You can’t have a list about dystopias without talking about 1984. George Orwell’s classic novel and subsequent film adaptation is such an ingrained part of Western culture now. I mean, a 90’s pop band sang about it. Don’t believe me? Look up Real McCoy’s “Run Away.” In the news, we talk about the overreaching of the NSA and other security branches and refer to them as “Big Brother.” Where did that come from? 1984. It’s all about life under a totalitarian dictatorship that prizes conformity above all else. Anyone caught trying to step out of the mold? Well. Let’s just say that it’s not a good idea. It’s a thoughtcrime, if you will. The more disturbing thing is just how many similarities one can draw between Orwell’s fictional dystopia and the way society is heading today.

RoboCop (1987)


Now, as you guys might know, I’ve never seen RoboCop. I keep meaning to but, like Blade Runner (which would have been on this list if I’d managed to see it by now), I still haven’t seen it yet. That said, I have it on very good authority (Micah’s) that while the Detroit featured in this movie is in a pretty bad way, it is nowhere near as bad as how Detroit really turned out. I’m inclined to agree and this will nicely dovetail into my next point.

Here and Now


I try not to get political or anything on this site. Again, that’s not what I’m here to do. With that in mind, however, I think it would be wrong to not point out just how close we are to some of the worlds I’ve mentioned in this list. See, one of the aims of dystopian fiction is to put a darkened mirror up in front of us to see the parts of us we’d rather ignore. In the exaggeration of existing problems and repetition of some of humanity’s past mistakes, they’re attempting to teach us about ourselves and how we can do better and be better. What’s so frustrating is to see that potential for greatness disregarded and squashed.

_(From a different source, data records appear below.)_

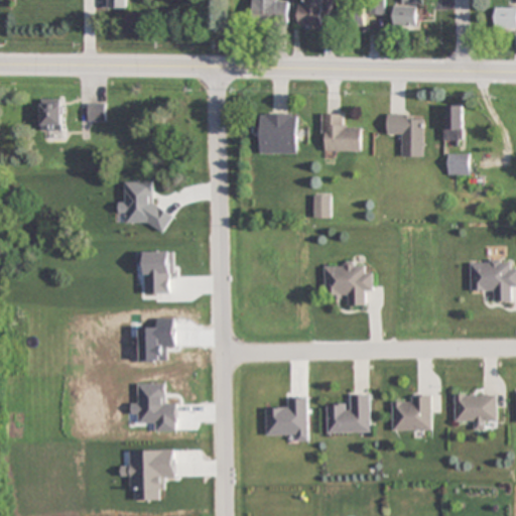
[(103,0),(104,9),(127,9),(127,0),(103,0)]
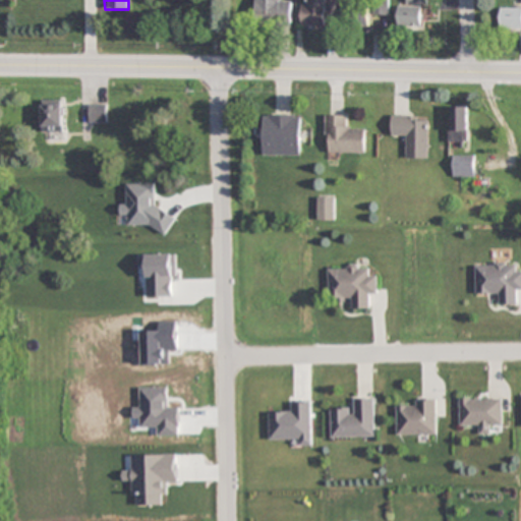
[(292,1),(281,1),(280,0),(254,0),(254,22),(292,22),(292,1)]
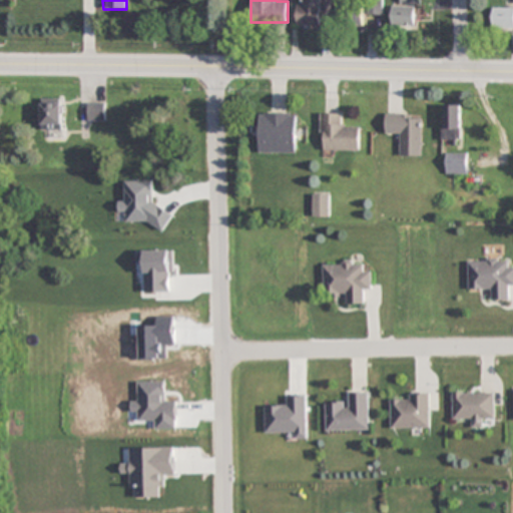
[(321,26),(321,18),(331,18),(331,0),(298,0),(299,26),(321,26)]
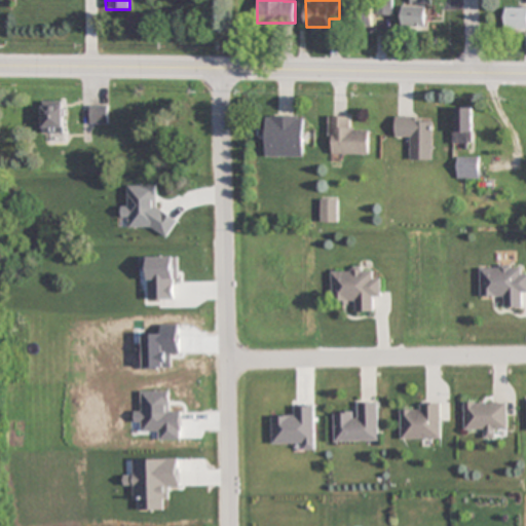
[(372,26),(372,0),(347,0),(348,26),(372,26)]
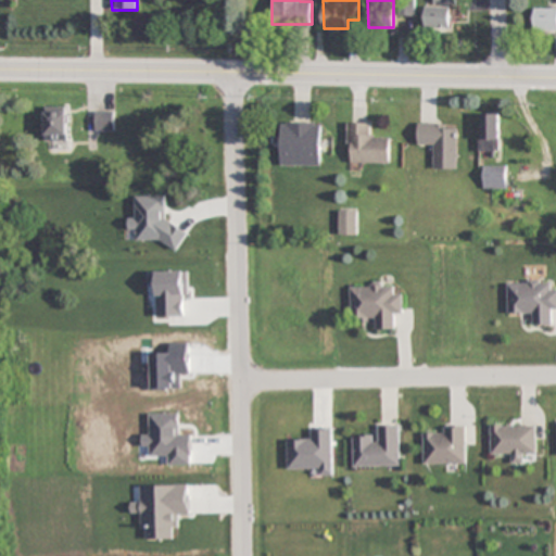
[(400,0),(400,15),(416,15),(416,0),(400,0)]
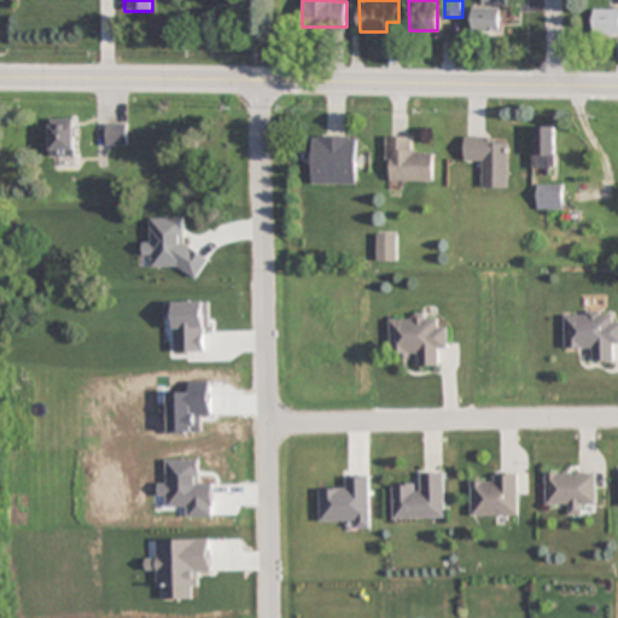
[(502,7),(473,7),(473,31),(502,31),(502,7)]
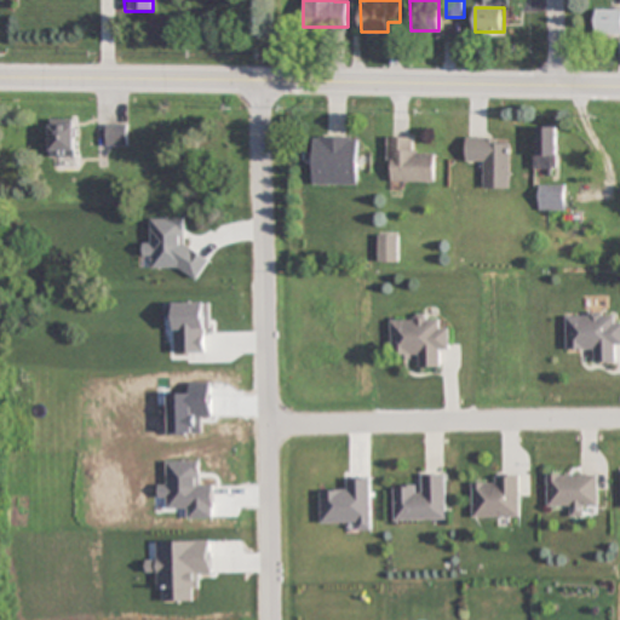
[(596,34),(619,34),(619,9),(596,9),(596,34)]
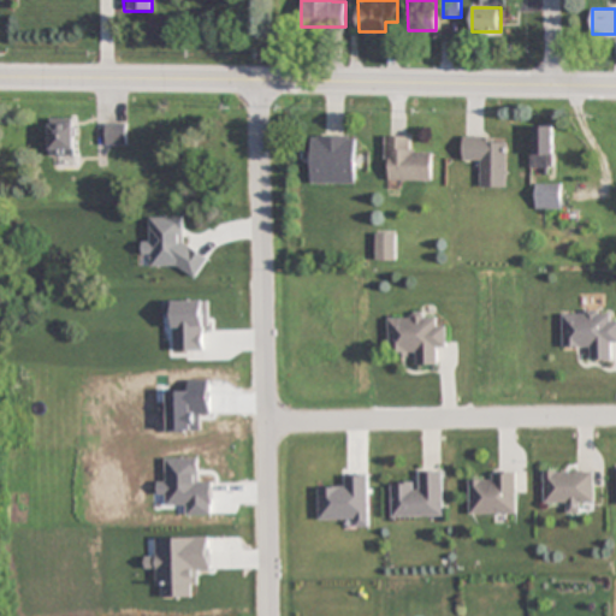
[(49,158),(75,158),(75,119),(49,119),(49,158)]
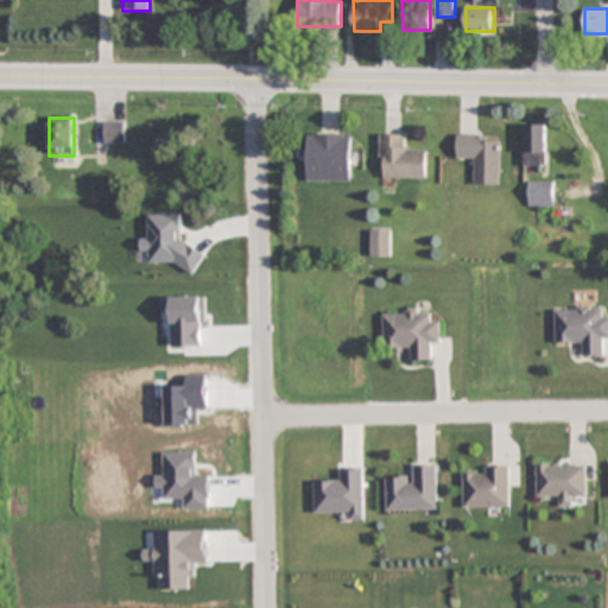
[(105,144),(124,144),(124,122),(105,122),(105,144)]
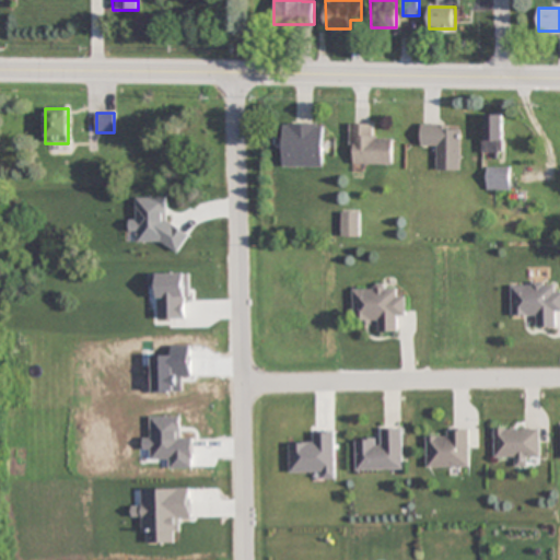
[(504,114),(487,114),(487,153),(504,153),(504,114)]
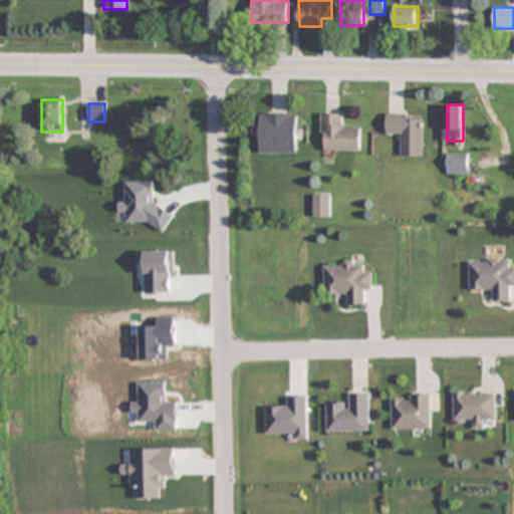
[(259,154),(297,154),(297,113),(259,113),(259,154)]
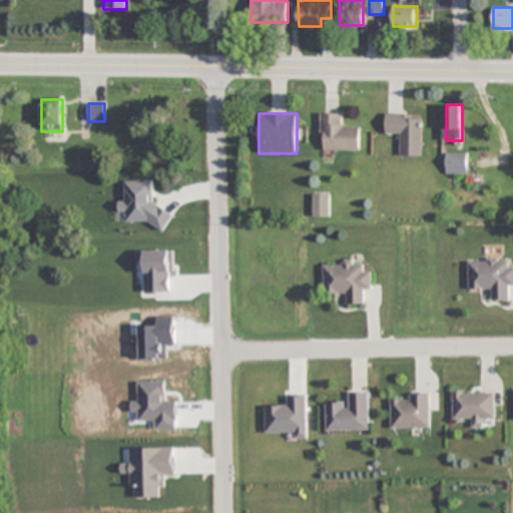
[(322,151),(360,151),(360,124),(341,124),(341,113),(322,113),(322,151)]
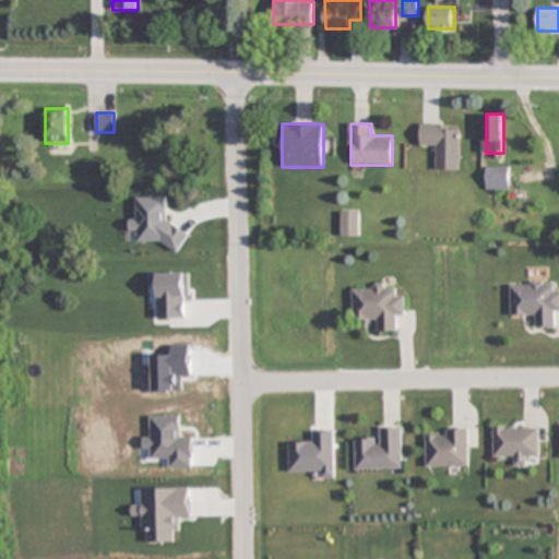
[(421,145),(435,145),(435,169),(461,169),(461,125),(421,125),(421,145)]
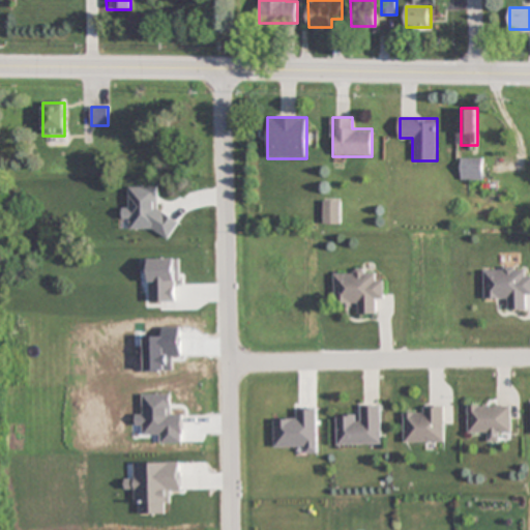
[(483,158),(461,158),(461,179),(483,179),(483,158)]
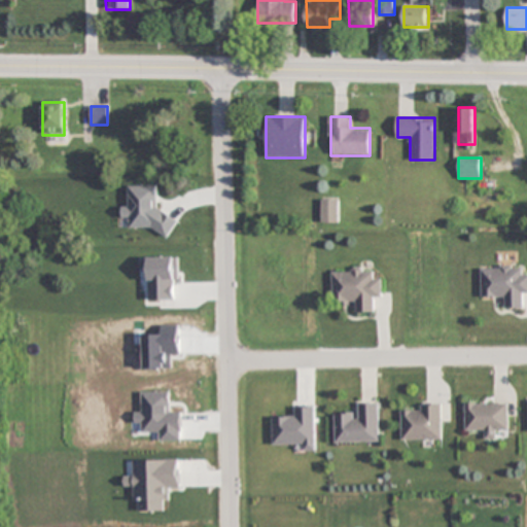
[(339,200),(322,200),(322,222),(339,222),(339,200)]
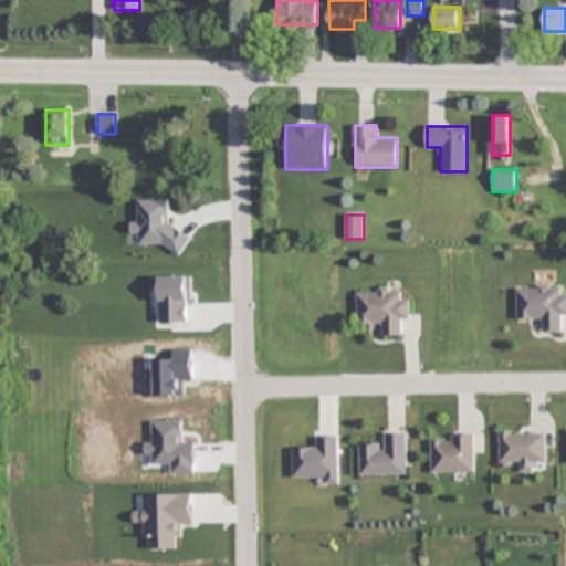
[(517,320),(542,320),(542,332),(559,332),(559,320),(565,318),(565,295),(558,295),(558,285),(517,285),(517,320)]
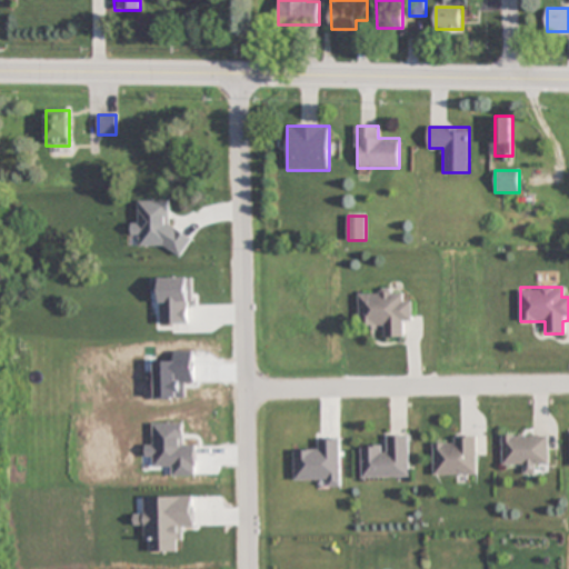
[(402,338),(402,325),(412,325),(412,301),(401,301),(402,290),(360,290),(359,326),(382,326),(382,337),(402,338)]
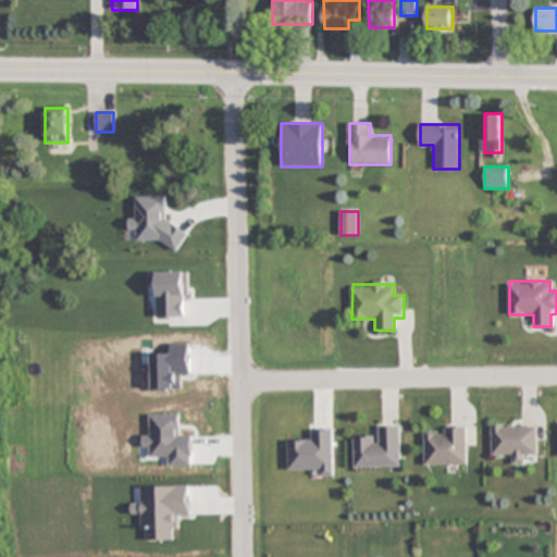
[(400,468),(400,425),(376,425),(376,436),(354,436),(354,468),(400,468)]
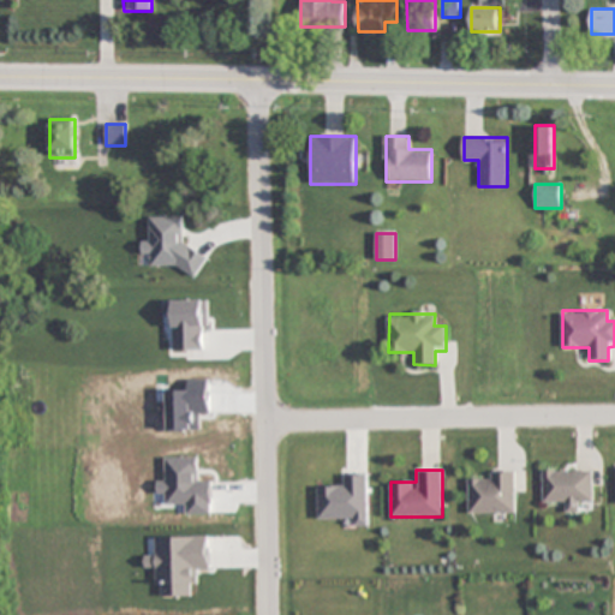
[(593,471),(543,471),(543,502),(566,502),(566,512),(581,512),(581,506),(593,506),(593,471)]
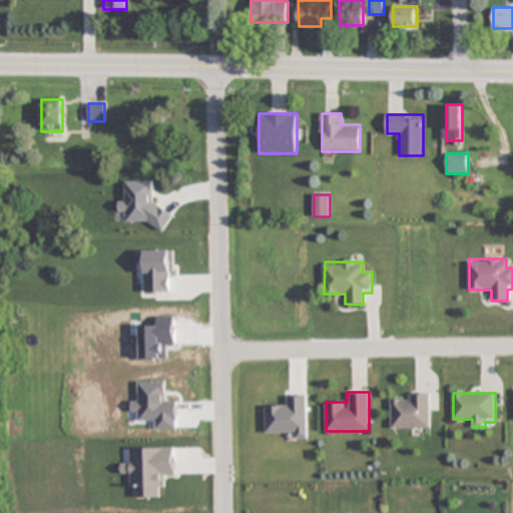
[(430,429),(430,394),(410,394),(410,400),(391,400),(391,429),(430,429)]
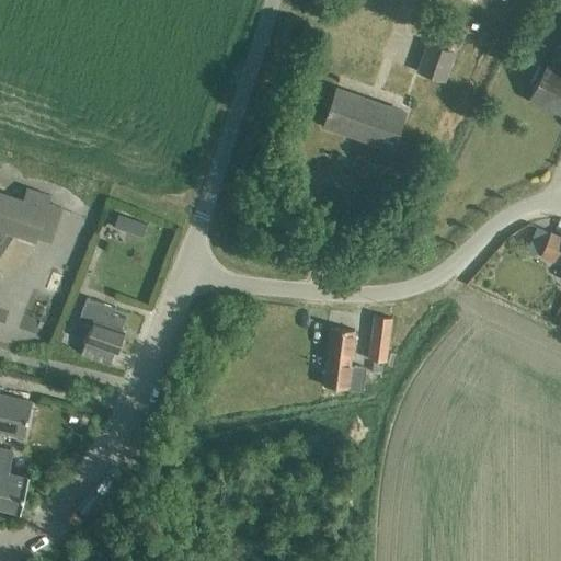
[(453,54),(428,45),(419,71),(444,80),(453,54)]
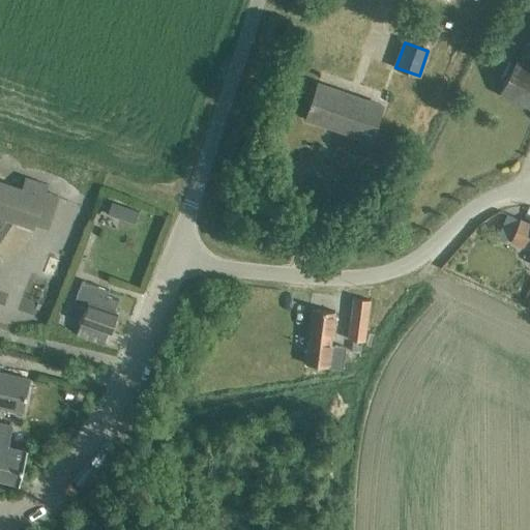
[(529,68),(517,62),(500,94),(529,110),(529,68)]
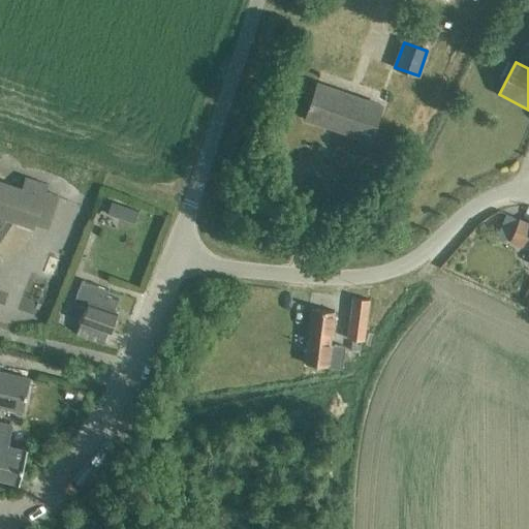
[(380,106),(317,85),(305,120),(369,142),(380,106)]
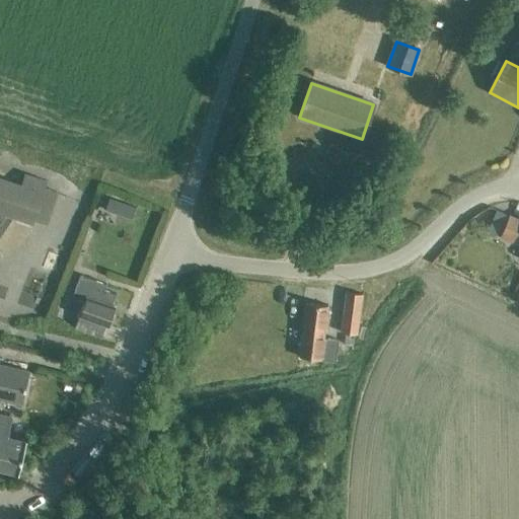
[(34,219),(47,223),(57,193),(45,189),(47,181),(25,174),(21,186),(0,178),(0,233),(4,228),(2,227),(7,219),(9,220),(12,216),(32,222),(34,219)]
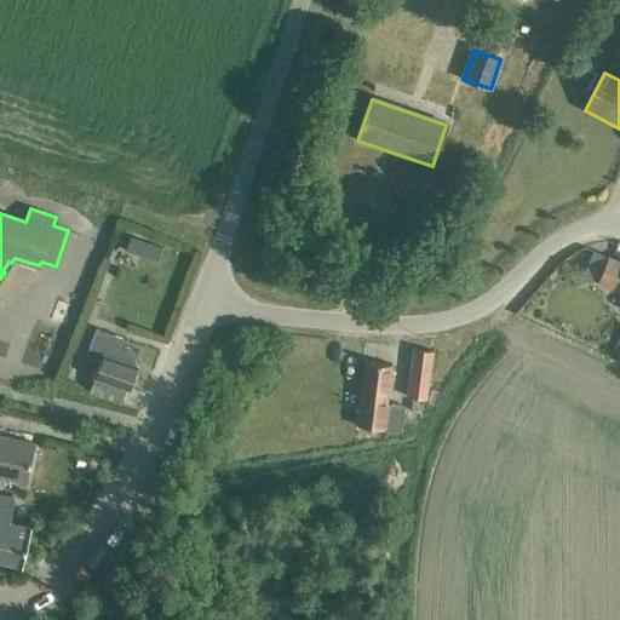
[(131,236),(126,251),(141,256),(145,241),(131,236)]
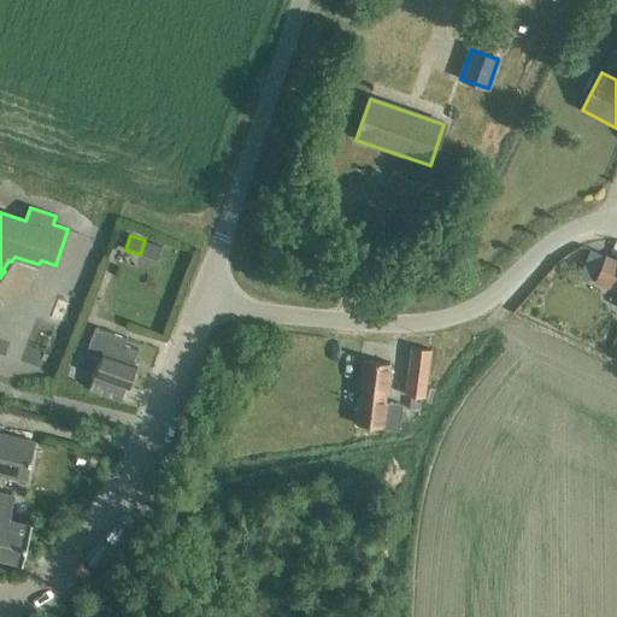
[(616,262),(606,257),(595,282),(616,292),(616,262)]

For every bit of progress we might make, it sometimes feels as though we’re just going backwards. We’ve got a planet that’s on its way to an uncertain future, a rising police state in America, and unrest in various parts of the globe. Even a cursory glance at the news some days is enough to drive one to despair. That’s why we need dystopias to remind us of how bad things could possibly get. Sure, it’s fiction, but those ideas have to come from somewhere. Humanity can do some terrible things, but these stories can also remind us that we are capable of so much more. It’s about time we started acting like it.